Poland's shipyards have a long and venerable history, but their latest product is a strange-looking creature. Viewed against the slate-gray Baltic skyline, the new ship, the Finnfighter, has neither the smooth horizontal lines of a conventional freighter nor the bulk of a passenger ferry boat. Instead it combines elements of both, as if a cargo ship had slowly crunched its stern flat against an iceberg. The latest in a new line of ships to roll off Dry Dock Number One in the industrial port city of Gdynia, the Finnfighter is not just a new product. It is part of a small revolution taking place on Poland's Baltic coast, an economic version of the political upheavals that emanated from these same shipyards in the 1980s, and one of the rare business success stories to emerge from the tatters of communist rule.
Finnfighter is one of several prototypes the Gdynia shipyard has created over the past two years that go beyond simply tinkering with conventional cargo hulls in order to win contracts. The customer in this case is a Finnish shipping company that wanted to load heavy vehicles, paper and steel rolls easily onto the ship. Gdynia's solution: putting huge hatches on the ship's side and stern for efficient access. This kind of niche marketing, together with lower labor costs and aggressive restructuring, has fueled a remarkable turnaround. Just a few years ago the company appeared to be sinking; today order books for the Gdynia Shipyard Group, as it is now called, are among the largest in the industry. From now to 2004, 65 ships worth more than $2 billion will sail from these docks for clients in Germany, Finland, Sweden and the U.S.
Gdynia's success comes at a time of oversupply in the shipping industry worldwide and hard times generally in Eastern Europe's fledgling market economies. Wolfgang Hübner, head of the transport division at the Organization for Economic Cooperation and Development (OECD) in Paris, calls the resurrection "astonishing."
A few years ago, none of this seemed possible. Gdynia was on the ropes, threatened with bankruptcy and unable to obtain financing from local banks.
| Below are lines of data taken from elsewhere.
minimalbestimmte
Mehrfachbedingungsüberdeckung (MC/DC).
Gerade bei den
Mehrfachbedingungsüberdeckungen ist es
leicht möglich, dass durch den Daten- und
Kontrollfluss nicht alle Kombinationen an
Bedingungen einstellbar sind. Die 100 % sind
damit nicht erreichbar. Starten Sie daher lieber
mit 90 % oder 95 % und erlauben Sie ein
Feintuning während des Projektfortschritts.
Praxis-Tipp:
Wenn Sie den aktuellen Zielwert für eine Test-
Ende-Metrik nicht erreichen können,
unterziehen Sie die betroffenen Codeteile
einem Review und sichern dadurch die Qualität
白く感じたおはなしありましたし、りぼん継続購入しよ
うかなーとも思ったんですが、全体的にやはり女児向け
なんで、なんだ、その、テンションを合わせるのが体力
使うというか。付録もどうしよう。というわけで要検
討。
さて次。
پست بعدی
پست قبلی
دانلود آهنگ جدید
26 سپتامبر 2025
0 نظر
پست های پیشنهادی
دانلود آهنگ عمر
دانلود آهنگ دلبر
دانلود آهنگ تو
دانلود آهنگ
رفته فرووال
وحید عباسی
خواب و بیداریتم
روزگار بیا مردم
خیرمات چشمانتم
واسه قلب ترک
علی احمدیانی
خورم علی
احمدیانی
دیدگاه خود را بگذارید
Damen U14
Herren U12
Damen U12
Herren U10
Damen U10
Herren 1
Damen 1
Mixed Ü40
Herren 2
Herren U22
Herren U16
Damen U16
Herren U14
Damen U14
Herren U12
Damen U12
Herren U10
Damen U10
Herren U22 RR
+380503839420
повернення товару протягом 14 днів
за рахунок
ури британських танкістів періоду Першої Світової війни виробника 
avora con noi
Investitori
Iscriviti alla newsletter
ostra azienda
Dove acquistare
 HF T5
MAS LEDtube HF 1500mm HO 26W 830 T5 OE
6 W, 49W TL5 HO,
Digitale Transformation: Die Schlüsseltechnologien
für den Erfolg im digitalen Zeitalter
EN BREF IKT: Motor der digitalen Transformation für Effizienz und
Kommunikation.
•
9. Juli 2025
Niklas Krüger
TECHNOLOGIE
The change came with a new chief executive, Janusz Szlanta, a plainspoken former provincial governor and investment banker known for his financial acumen, not for his technical expertise in shipbuilding.
At the time, Szlanta was in charge of restructuring failing companies for the Polish Bank of Development. On his advice, the bank took over management of Gdynia's shares in 1996. Szlanta then used his banking connections to obtain desperately needed credit to boost shipyard output. He brought in 24-hour production, and within a year Gdynia was turning a profit of $16 million on $300 million in sales. The next year, profits doubled to $30 million. "Here was a guy from the south of Poland, not a shipbuilder," says Jerzy Bielinski, head of the business and economics department at Gdansk University. "He proved that it is possible to create an efficient shipyard-management system without a background in shipbuilding." Szlanta and two other executives own one-third of Gdynia's stock and plan to take the company public on the Warsaw exchange by year's end.
Szlanta insists the company's success is due not only to low labor costs but also to its organization. It has a pool of several dozen engineers, trained at Gdansk's élite shipbuilding faculty, who design from scratch, while other shipbuilders tend to produce variations of a standard hull. Since the shipbuilder draws on more than a thousand contractors from around the world for components, even small cost improvements can have a big impact on the bottom line. Szlanta also acknowledges that his business got a big boost last year when European governments under an OECD-orchestrated agreement vowed to lift their subsidies on competing shipyards. Szlanta is now negotiating to buy two luxury-liner shipyards in Finland from the Anglo-Norwegian group Kvaerner ASA ironically, a company that had expressed interest in buying Gdynia and its sister yard Gdansk when both were facing hard times five years ago.
Szlanta, once an outsider, has become the foremost booster of an industry that has long been the mainstay of Poland's economy. Ships may not be an exciting product, but "nobody will ever invent another way of transporting heavy commodities," he says. "It is even more stable than the car industry."
In 1998 Szlanta took over the nearby Gdansk shipyard, where the Solidarity movement was born. The firm was burdened with $160 million in debt and an entrenched culture of trade unionism that resisted reform. "Some people believed history would pay their current bills," recalls Szlanta. As a condition of the purchase, Szlanta guaranteed 2,200 jobs for at least five years. Since then he has done better, boosting the payroll to 4,000 and at the same time investing in the retraining of existing workers. History may not pay the bills, but the union leaders were partly right. Venerable businesses can survive and their workers can prosper but only with managers who know the difference between ships and money.